On Saturday, more than 50 people gathered on the front lawn of the Historic Dorchester Academy in Midway to partake in “A Day at Old Dorchester.”
The annual event was organized by the academy’s board of directors, several of whom said the gathering promotes learning and historical pride among the area’s youth.
“Every year, we open the doors to the academy to the public so that we can get the younger generation to come out and actually experience those yester years, and so that they can see what the older generation has accomplished,” board member Deborah Dawson said.
Free of charge, patrons were given history lessons, which came in the form of singing, dancing, story-telling, artifacts and exhibits.
“We have different foods from that time.

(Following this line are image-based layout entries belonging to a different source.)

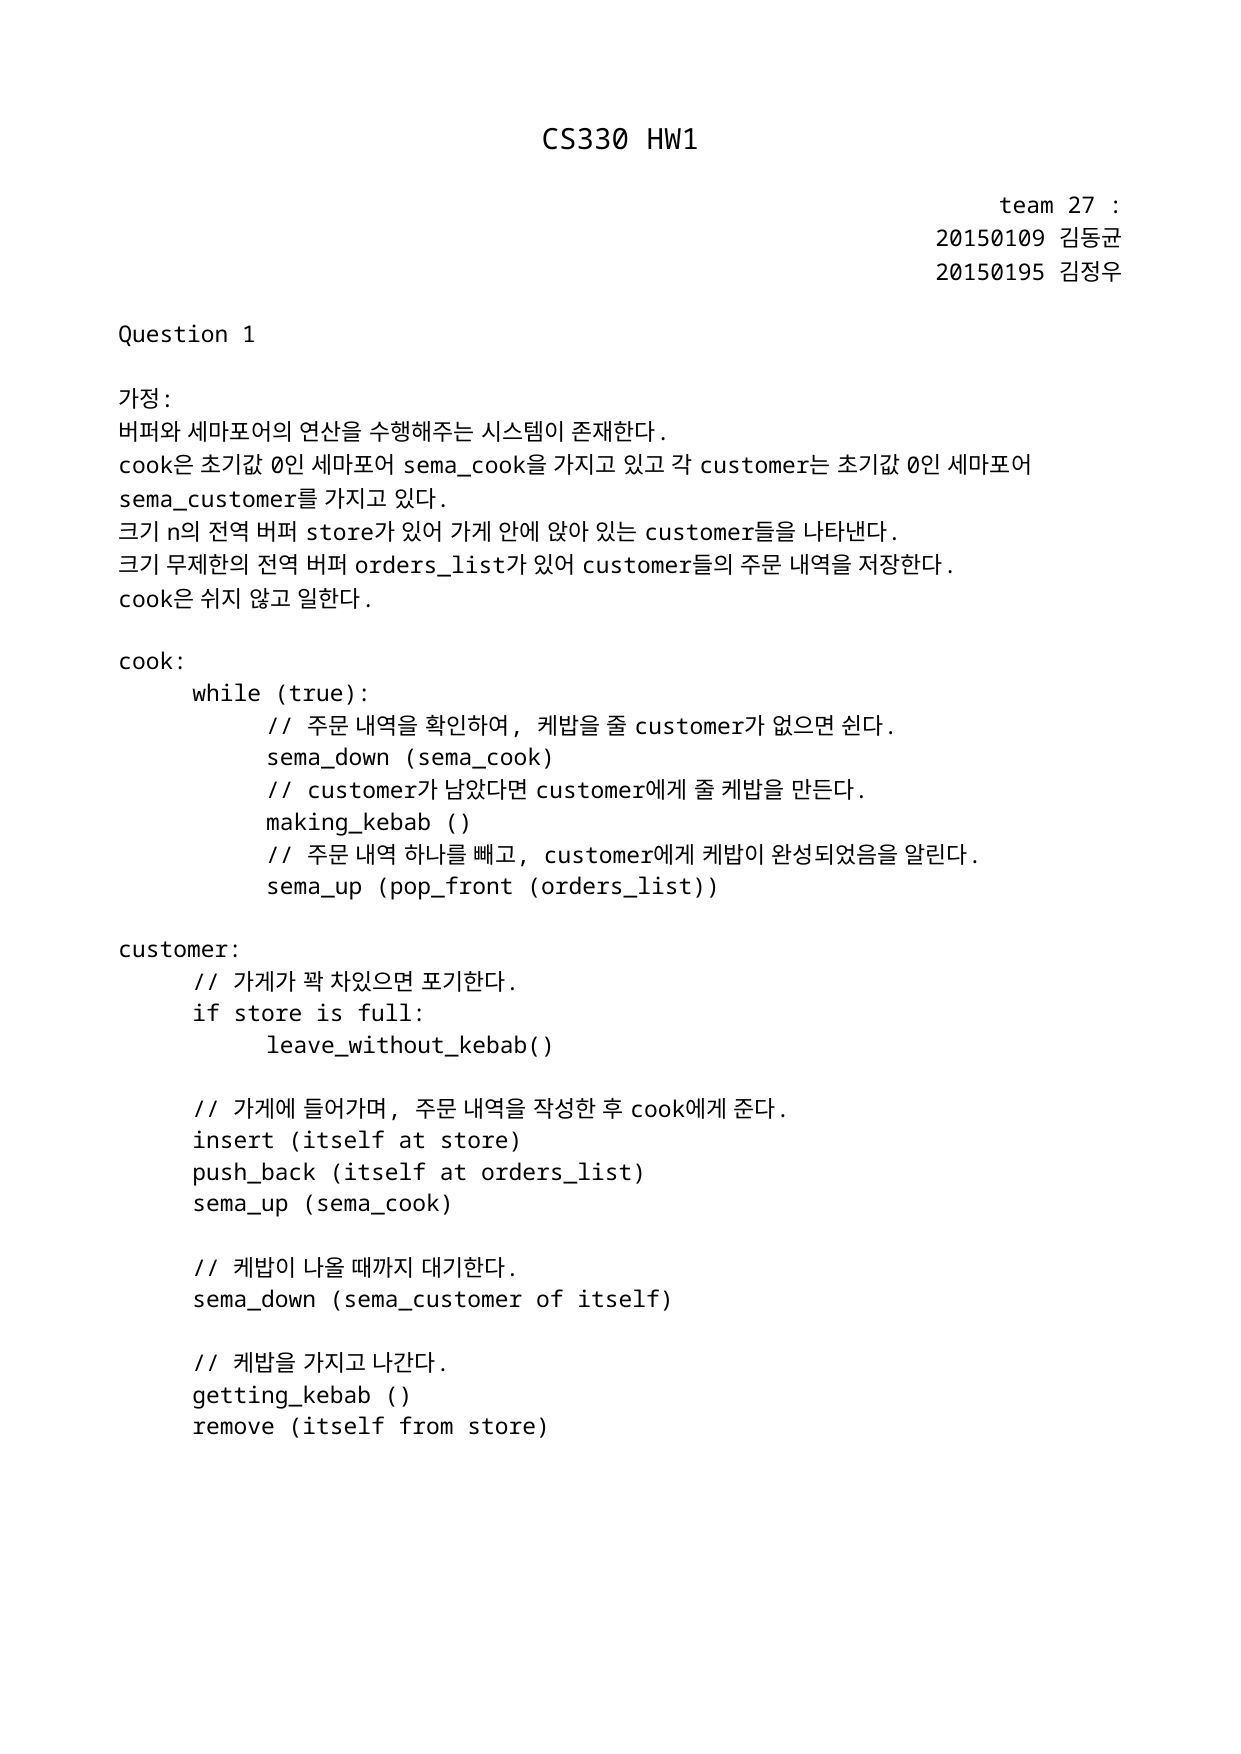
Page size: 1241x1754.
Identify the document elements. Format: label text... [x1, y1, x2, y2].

text 버퍼와 세마포어의 연산을 수행해주는 시스템이 존재한다. [118, 414, 1122, 447]
text sema_down (sema_customer of itself) [118, 1283, 1122, 1314]
text 크기 n의 전역 버퍼 store가 있어 가게 안에 앉아 있는 customer들을 나타낸다. [118, 514, 1122, 547]
text // 주문 내역을 확인하여, 케밥을 줄 customer가 없으면 쉰다. [118, 708, 1122, 741]
text // customer가 남았다면 customer에게 줄 케밥을 만든다. [118, 772, 1122, 806]
text // 가게가 꽉 차있으면 포기한다. [118, 964, 1122, 997]
text customer: [118, 933, 1122, 964]
text // 케밥이 나올 때까지 대기한다. [118, 1249, 1122, 1283]
text while (true): [118, 677, 1122, 708]
text if store is full: [118, 997, 1122, 1029]
text CS330 HW1 [118, 118, 1122, 158]
text leave_without_kebab() [118, 1029, 1122, 1060]
text cook은 초기값 0인 세마포어 sema_cook을 가지고 있고 각 customer는 초기값 0인 세마포어 sema_customer를 가지고 있다. [118, 447, 1122, 514]
text 20150195 김정우 [118, 254, 1122, 287]
text team 27 : [118, 189, 1122, 220]
text // 케밥을 가지고 나간다. [118, 1345, 1122, 1379]
text 20150109 김동균 [118, 220, 1122, 254]
text sema_up (pop_front (orders_list)) [118, 870, 1122, 902]
text making_kebab () [118, 806, 1122, 837]
text push_back (itself at orders_list) [118, 1156, 1122, 1187]
text cook은 쉬지 않고 일한다. [118, 581, 1122, 614]
text cook: [118, 645, 1122, 677]
text remove (itself from store) [118, 1410, 1122, 1441]
text getting_kebab () [118, 1379, 1122, 1410]
text 크기 무제한의 전역 버퍼 orders_list가 있어 customer들의 주문 내역을 저장한다. [118, 547, 1122, 581]
text insert (itself at store) [118, 1124, 1122, 1156]
text Question 1 [118, 318, 1122, 349]
text 가정: [118, 381, 1122, 414]
text // 가게에 들어가며, 주문 내역을 작성한 후 cook에게 준다. [118, 1091, 1122, 1124]
text // 주문 내역 하나를 빼고, customer에게 케밥이 완성되었음을 알린다. [118, 837, 1122, 870]
text sema_down (sema_cook) [118, 741, 1122, 772]
text sema_up (sema_cook) [118, 1187, 1122, 1218]
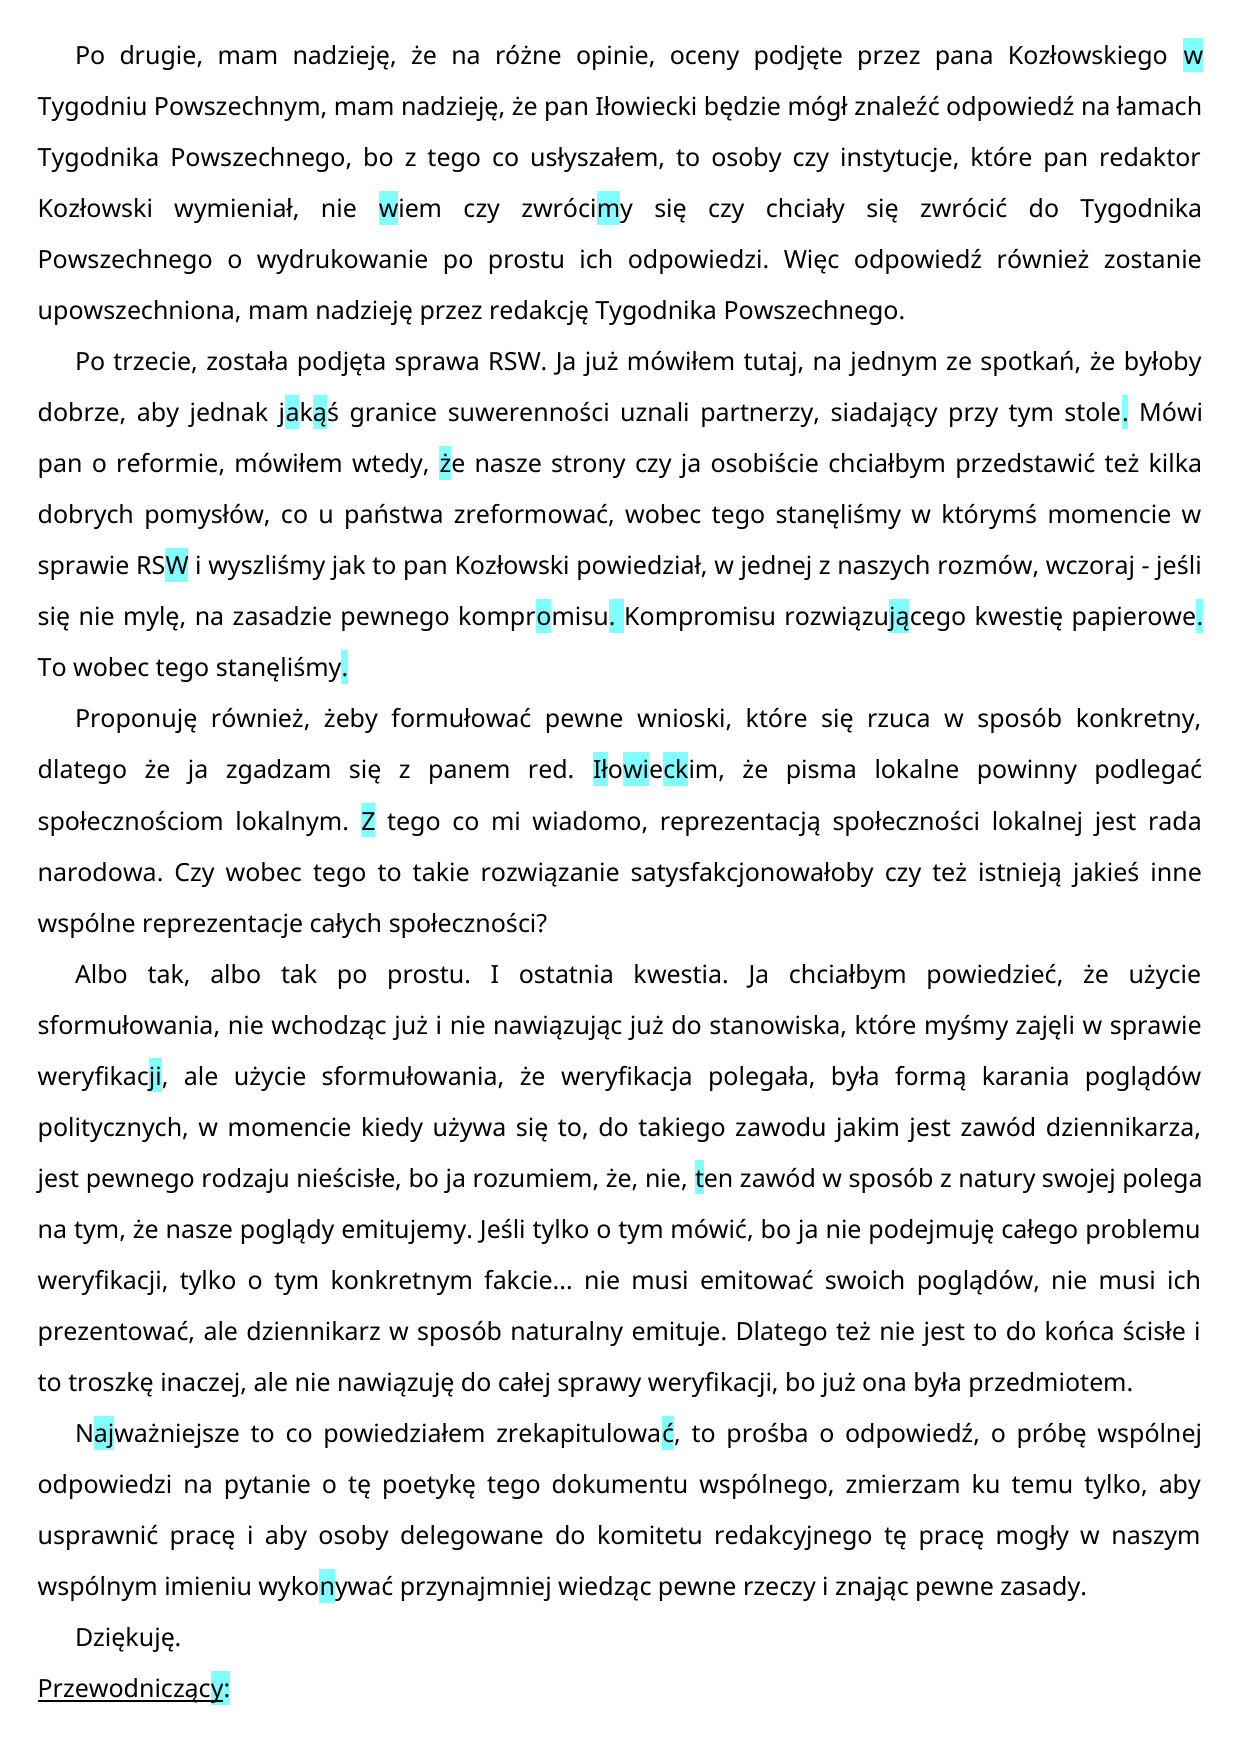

We have a homemade canning, old-fashion ice-cream and a scrapbook,” Dawson said.
Everything on display was unique in the 1920s and ’40s, Dawson said, when black people in the county had to walk nearly seven miles to attend class.
Alice Travis, 83, said she remembers it well.
“The Dorchester Academy was the only school in the area where African-Americans could attend junior high and high school,” said Travis, a Dorchester graduate. “Things were very different during that time and there was a lot of emphasis put on education.”
Dorothy Lewis said she, too, values education and that is why she decided to bring her 5-year-old granddaughter to the event.
“I wanted her to learn the culture and history of this building,” she said. “This [event] brings back the culture that kids today don’t know a lot about. More parents should bring their children to see this place, so that they can understand where they came from.”